Business / Policy Watch

China to expand VAT reform

(Xinhua) Updated: 2014-03-13 17:17

BEIJING - China will expand a pilot reform to replace turnover tax with value-added tax (VAT) in an effort to reduce companies' tax burdens and curb double taxation, an official statement said Thursday.

The Ministry of Finance (MOF) said in a statement on its website that it is currently working with other government departments on plans to expand the VAT reform to more sectors, including the telecommunications, construction, real estate, finance and living service sectors.

Living services refer to services that meet people's daily life needs, such as catering, accommodation, hairdressing and photography services.

"The country will steadily expand the scope of the pilot reform and strive to complete the reform by the end of the 12th Five-Year Plan (2011-2015)," the statement said.

VAT is tax levied on the difference between the cost of production and the price of a commodity on the market.
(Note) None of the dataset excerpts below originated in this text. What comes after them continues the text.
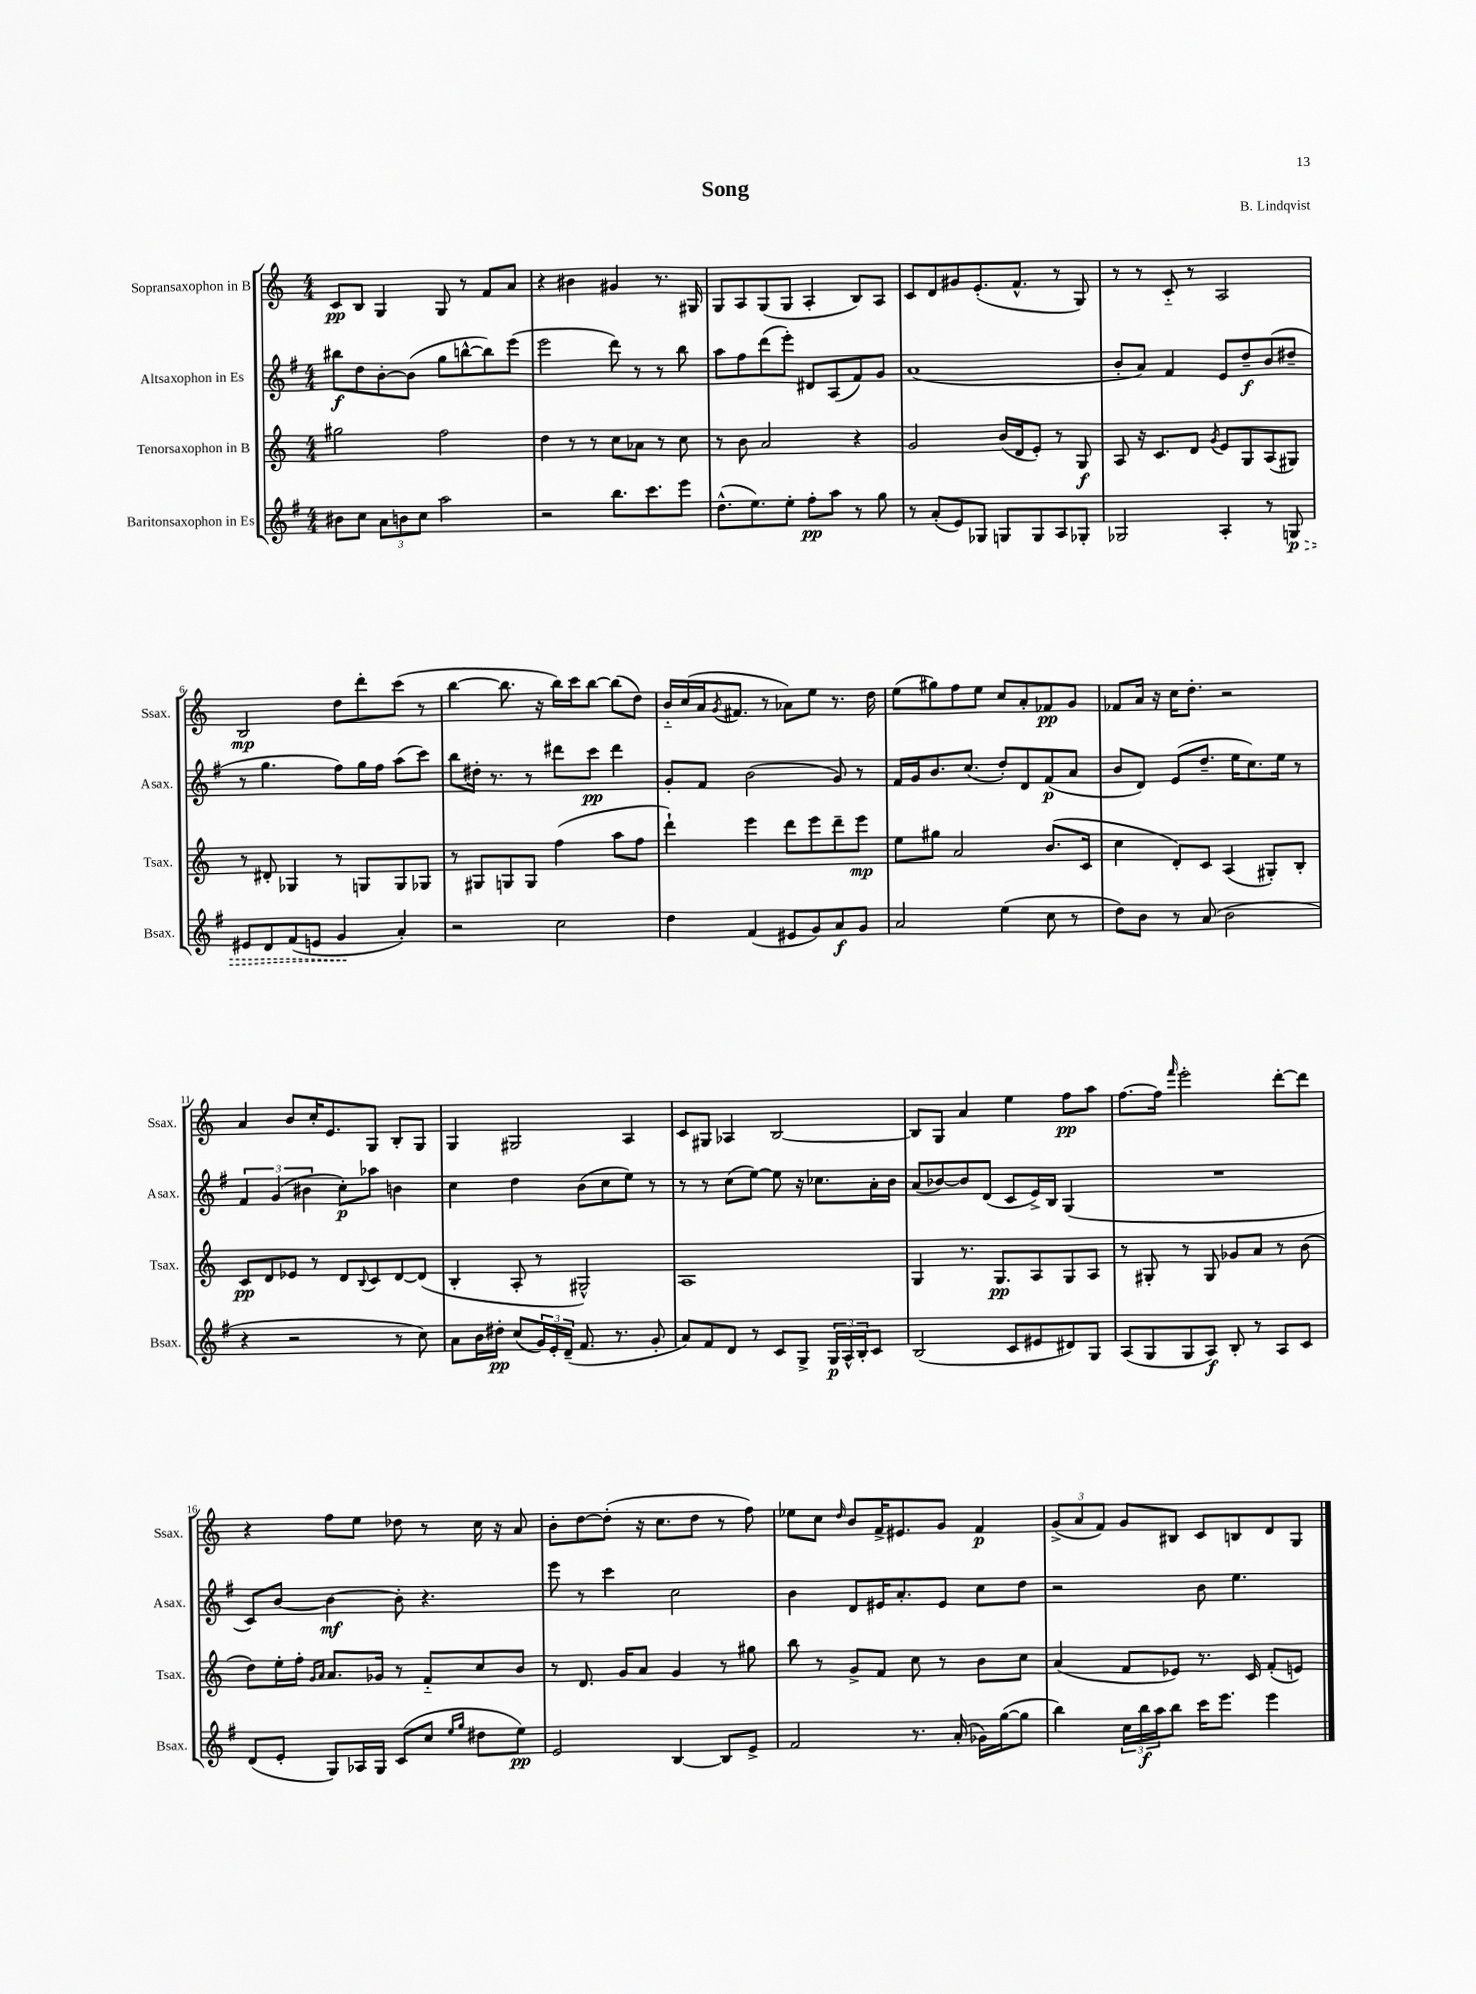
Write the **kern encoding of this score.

**kern	**dynam	**kern	**dynam	**kern	**dynam	**kern	**dynam
*part4	*part4	*part3	*part3	*part2	*part2	*part1	*part1
*staff4	*staff4	*staff3	*staff3	*staff2	*staff2	*staff1	*staff1
*I"Baritonsaxophon in Es	*	*I"Tenorsaxophon in B	*	*I"Altsaxophon in Es	*	*I"Sopransaxophon in B	*
*I'Bsax.	*	*I'Tsax.	*	*I'Asax.	*	*I'Ssax.	*
*clefG2	*	*clefG2	*	*clefG2	*	*clefG2	*
*k[f#]	*	*k[]	*	*k[f#]	*	*k[]	*
*M4/4	*	*M4/4	*	*M4/4	*	*M4/4	*
=1	=1	=1	=1	=1	=1	=1	=1
8b#X\L	.	2gg#X\	.	8bb#X\L	f	8c/L	pp
8cc\J	.	.	.	8dd\	.	8B/J	.
12a\L	.	.	.	[8b'\	.	4G/	.
12bn\	.	.	.	.	.	.	.
.	.	.	.	(8b\J]	.	.	.
12cc\J	.	.	.	.	.	.	.
2aa\	.	2ff\	.	8gg\L	.	8G/	.
.	.	.	.	[8bbn^^\	.	8r	.
.	.	.	.	8bb\])	.	8f/L	.
.	.	.	.	(8eee\J	.	8a/J	.
=2	=2	=2	=2	=2	=2	=2	=2
2r	.	4dd\	.	2eee\	.	4r	.
.	.	8r	.	.	.	4b#X\	.
.	.	8r	.	.	.	.	.
8.bb\L	.	8cc\L	.	8ddd\)	.	4g#X/	.
.	.	8a-X\J	.	8r	.	.	.
8.ccc\	.	.	.	.	.	.	.
.	.	8r	.	8r	.	8.r	.
8eee\J	.	8cc\	.	8bb\	.	.	.
.	.	.	.	.	.	16G#X/	.
=3	=3	=3	=3	=3	=3	=3	=3
(8.dd^^\L	.	8r	.	8aa\L	.	8G/L	.
.	.	8b\	.	8ff#\	.	8A/	.
8.ee\)	.	.	.	.	.	.	.
.	.	2a/	.	(8ddd\	.	(8G/	.
8ee'\J	.	.	.	8eee'\J)	.	8G/J	.
8ff#'\L	pp	.	.	8d#X/L	.	4A'/	.
8aa\J	.	.	.	(8A/	.	.	.
8r	.	4r	.	8f#/)	.	8B/L)	.
8gg\	.	.	.	8g/J	.	8A/J	.
=4	=4	=4	=4	=4	=4	=4	=4
8r	.	2g/	.	(1a	.	8c/L	.
(8a'/L	.	.	.	.	.	8d/	.
8e/)	.	.	.	.	.	8g#X/	.
8G-X/J	.	.	.	.	.	(8.e'/	.
8Gn/L	.	(16b/LL	.	.	.	.	.
.	.	16d/J	.	.	.	8.f^^/J	.
8G/	.	8e'/J)	.	.	.	.	.
8A/	.	8r	.	.	.	8r	.
8G-X'/J	.	8G/	f	.	.	8G/)	.
=5	=5	=5	=5	=5	=5	=5	=5
2G-X/	.	8A/	.	8b'/L	.	8r	.
.	.	16r	.	8a/J)	.	8r	.
.	.	8.c/L	.	.	.	.	.
.	.	.	.	4f#/	.	8c/	.
.	.	8d/J	.	.	.	8r	.
.	.	8qg/	.	.	.	.	.
4A'/	.	8e/L	.	8e/L	.	2A/	.
.	.	8G/	.	8dd~/	f	.	.
8r	.	(8A/	.	(8b/	.	.	.
!	!LO:HP:b	!	!	!	!	!	!
8Gn/	> p	8G#X/J)	.	8dd#X~/J	.	.	.
!!LO:LB:g=z
=6	=6	=6	=6	=6	=6	=6	=6
8e#X/L	.	8r	.	8r	.	2B/	mp
8d/	.	8d#X'/	.	4.gg\	.	.	.
(8f#/	.	4G-X/	.	.	.	.	.
8en/J	.	.	.	.	.	.	.
4g/	.	8r	.	8ff#\L)	.	8dd\L	.
.	.	8Gn/L	.	16gg\L	.	8ddd'\	.
.	.	.	.	16ff#\JJ	.	.	.
4a'/)	]	8G/	.	(8aa\L	.	(8ccc\J	.
.	.	8G-X/J	.	8ccc\J)	.	8r	.
=7	=7	=7	=7	=7	=7	=7	=7
2r	.	8r	.	8bb\L	.	[4bb\	.
.	.	8G#X/L	.	16dd#X'\Jk	.	.	.
.	.	.	.	8.r	.	.	.
.	.	8Gn/	.	.	.	8.bb\]	.
.	.	8G/J	.	8r	.	.	.
.	.	.	.	.	.	16r	.
2cc\	.	(4ff\	.	8ddd#X\L	.	16bb\LL)	.
.	.	.	.	.	.	16ccc\J	.
.	.	.	.	8ccc\J	pp	[8bb\J	.
.	.	8aa\L	.	4ddd#\	.	(8bb\L]	.
.	.	8ff\J	.	.	.	8dd\J)	.
=8	=8	=8	=8	=8	=8	=8	=8
4dd\	.	4ddd`\)	.	8g'/L	.	16b/LL	.
.	.	.	.	.	.	(16cc/	.
.	.	.	.	8f#/J	.	16a/J	.
.	.	.	.	.	.	8qg/	.
.	.	.	.	.	.	8.f#X/J	.
(4f#/	.	4eee\	.	(2b\	.	.	.
.	.	.	.	.	.	8r	.
8e#X/L	.	8ddd\L	.	.	.	8a-X\L)	.
8g/)	.	8eee\	.	.	.	8ee\J	.
8a/	f	8ddd~\	.	8g/)	.	8.r	.
8g/J	.	8eee\J	mp	8r	.	.	.
.	.	.	.	.	.	16dd\	.
=9	=9	=9	=9	=9	=9	=9	=9
2a/	.	8ee\L	.	16f#/LL	.	(8ee\L	.
.	.	.	.	16g/J	.	.	.
.	.	8gg#X\J	.	8.b/	.	8gg#X\)	.
.	.	2a/	.	.	.	8ff\	.
.	.	.	.	(8.cc/J	.	.	.
.	.	.	.	.	.	8ee\J	.
(4ee\	.	.	.	8dd'/L)	.	8cc/L	.
.	.	.	.	8d/	.	8a'/	.
8cc\	.	(8.b/L	.	(8f#/	p	8f-X/	pp
8r	.	.	.	8a/J	.	8g/J	.
.	.	16c/Jk	.	.	.	.	.
=10	=10	=10	=10	=10	=10	=10	=10
8dd\L)	.	4cc\	.	8b/L	.	8f-X/L	.
8b\J	.	.	.	8d/J)	.	16a/Jk	.
.	.	.	.	.	.	16r	.
8r	.	8d'/L)	.	(8e/L	.	16cc\KL	.
.	.	.	.	.	.	8.dd'\J	.
(8a/	.	8c/J	.	8.dd~/J	.	.	.
2b\	.	(4A/	.	.	.	2r	.
.	.	.	.	16ee\KL	.	.	.
.	.	.	.	8.cc\)	.	.	.
.	.	8G#X'/L)	.	.	.	.	.
.	.	.	.	16ee\Jk	.	.	.
.	.	8B'/J	.	8r	.	.	.
!!LO:LB:g=z
=11	=11	=11	=11	=11	=11	=11	=11
4r	.	8c/L	pp	6f#/	.	4a/	.
.	.	8d/	.	.	.	.	.
.	.	.	.	(6g/	.	.	.
2r	.	8e-X/J	.	.	.	8b/L	.
.	.	.	.	6b#X\	.	.	.
.	.	8r	.	.	.	16cc'/K	.
.	.	.	.	.	.	8.e/	.
.	.	8d/L	.	8cc'\L)	p	.	.
.	.	8qqB/	.	.	.	.	.
.	.	8c/	.	8aa-X\J	.	8G/J	.
8r	.	[8d/	.	4bn\	.	8B'/L	.
8cc\)	.	(8d/J]	.	.	.	8G/J	.
=12	=12	=12	=12	=12	=12	=12	=12
8a\L	.	4B'/	.	4cc\	.	4G/	.
16b\L	.	.	.	.	.	.	.
16dd#X'\JJ	pp	.	.	.	.	.	.
(8cc/L	.	8A'/	.	4dd\	.	2G#X/	.
24g/L)	.	8r	.	.	.	.	.
24e'/	.	.	.	.	.	.	.
(24d~/JJ	.	.	.	.	.	.	.
8.f#/	.	2G#X^^/)	.	(8b\L	.	.	.
.	.	.	.	8cc\	.	.	.
8.r	.	.	.	.	.	.	.
.	.	.	.	8ee\J)	.	4A/	.
8g'/	.	.	.	8r	.	.	.
=13	=13	=13	=13	=13	=13	=13	=13
8a/L)	.	1A	.	8r	.	8c/L	.
8f#/	.	.	.	8r	.	8G#X/J	.
8d/J	.	.	.	(8cc\L	.	4A-X/	.
8r	.	.	.	[8ee\J)	.	.	.
8c/L	.	.	.	8ee\]	.	[2B/	.
8G^/J	.	.	.	16r	.	.	.
.	.	.	.	8.cc-X\L	.	.	.
24G/LL	p	.	.	.	.	.	.
24A^^/	.	.	.	.	.	.	.
24B'/J	.	.	.	.	.	.	.
8c/J	.	.	.	16a'\L	.	.	.
.	.	.	.	16b\JJ	.	.	.
=14	=14	=14	=14	=14	=14	=14	=14
(2B/	.	4G/	.	(8a/L	.	8B/L]	.
.	.	.	.	[8b-X/)	.	8G/J	.
.	.	8.r	.	8b-/]	.	4a/	.
.	.	.	.	(8d/J	.	.	.
.	.	8.G/L	pp	.	.	.	.
8c/L	.	.	.	8c/L	.	4ee\	.
8e#X/	.	8A/	.	16e^/L)	.	.	.
.	.	.	.	16B/JJ	.	.	.
8d#X/)	.	8G/	.	(4G/	.	8ff\L	pp
8G/J	.	8A/J	.	.	.	8aa\J	.
=15	=15	=15	=15	=15	=15	=15	=15
(8A/L	.	8r	.	1r	.	[8.ff\L	.
8G/	.	8G#X'/	.	.	.	.	.
.	.	.	.	.	.	16ff\Jk]	.
.	.	.	.	.	.	16qqfff/	.
8G/	.	8r	.	.	.	2eee'\	.
8A/J)	f	8G#/	.	.	.	.	.
8B'/	.	8g-X/L	.	.	.	.	.
8r	.	8a/J	.	.	.	.	.
8A/L	.	8r	.	.	.	[8ddd'\L	.
8c/J	.	(8b\	.	.	.	8ddd\J]	.
!!LO:LB:g=z
=16	=16	=16	=16	=16	=16	=16	=16
(8d/L	.	8dd\L)	.	8c/L)	.	4r	.
8e'/J	.	16ee'\L	.	[8b/J	.	.	.
.	.	16ff'\JJ	.	.	.	.	.
.	.	16qqg/LL	.	.	.	.	.
.	.	16qqa/JJ	.	.	.	.	.
8G/L)	.	8.a/L	.	4b\_	mf	8ff\L	.
16A-X/L	.	.	.	.	.	8ee\J	.
16G/JJ	.	16g-X/Jk	.	.	.	.	.
(8c/L	.	8r	.	8b'\]	.	8dd-X\	.
8cc/J	.	8f/L	.	4.r	.	8r	.
16qqee/LL	.	.	.	.	.	.	.
16qqgg/JJ	.	.	.	.	.	.	.
8dd#X\L	.	8cc/	.	.	.	16cc\	.
.	.	.	.	.	.	16r	.
8ee\J)	pp	8b/J	.	.	.	8a/	.
=17	=17	=17	=17	=17	=17	=17	=17
2e/	.	8r	.	8eee\	.	8b'\L	.
.	.	8.d/	.	8r	.	[8dd\	.
.	.	.	.	4ccc\	.	(8dd'\J]	.
.	.	16g/KL	.	.	.	.	.
.	.	8a/J	.	.	.	16r	.
.	.	.	.	.	.	8.cc\L	.
[4B/	.	4g/	.	2cc\	.	.	.
.	.	.	.	.	.	8dd\J	.
8B/L]	.	8r	.	.	.	8r	.
8e^/J	.	8gg#X\	.	.	.	8ff\)	.
=18	=18	=18	=18	=18	=18	=18	=18
2f#/	.	8bb\	.	4b\	.	8ee-X\L	.
.	.	8r	.	.	.	8cc\J	.
.	.	.	.	.	.	16qqdd/	.
.	.	8g^/L	.	8d/L	.	8b/L	.
.	.	8f/J	.	16e#X/K	.	16f^/K	.
.	.	.	.	8.a'/	.	8.e#X/	.
8.r	.	8cc\	.	.	.	.	.
.	.	8r	.	8e#/J	.	8g/J	.
(16a'/	.	.	.	.	.	.	.
16g-X\LL)	.	8b\L	.	8cc\L	.	4f/	p
([16gg\J	.	.	.	.	.	.	.
8gg\J]	.	8cc\J	.	8dd\J	.	.	.
=19	=19	=19	=19	=19	=19	=19	=19
4bb\)	.	(4a/	.	2r	.	(12g^/L	.
.	.	.	.	.	.	12a/	.
.	.	.	.	.	.	12f/J)	.
24cc\LL	.	8f/L	.	.	.	8g/L	.
24bb\	f	.	.	.	.	.	.
24aa\J	.	.	.	.	.	.	.
8bb\J	.	8e-X/J)	.	.	.	8B#X/J	.
16ccc\KL	.	8.r	.	8b\	.	8c/L	.
8.eee\J	.	.	.	.	.	.	.
.	.	.	.	4.ee\	.	8Bn/	.
.	.	16c/	.	.	.	.	.
4eee\	.	(8f'/L	.	.	.	8d/	.
.	.	8en/J)	.	.	.	8G/J	.
==	==	==	==	==	==	==	==
*-	*-	*-	*-	*-	*-	*-	*-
It is favored partly because it can reduce double taxation.

Following regional experiments since the beginning of 2012, VAT reform in transportation and some modern service sectors was rolled out throughout the country on Aug. 1, 2013.

The country expanded the pilot reform to the railway transportation and postal service sectors starting on Jan 1, 2014.

Around 2.7 million enterprises were covered by the VAT reform by the end of last year, up 160 percent from the end of 2012, the statement said.

By the end of 2013, the reform reduced tax burdens for companies by more than 140 billion yuan ($22.83 billion), up from 42.6 billion yuan in the previous year, according to the MOF.

"With the progress of the pilot program, the policies concerning the trials and management measures have gradually become mature," the statement said.

The reform has shown effects in terms of reducing double taxation, promoting the service sector's development and unleashing the vitality of involved enterprises, the MOF said.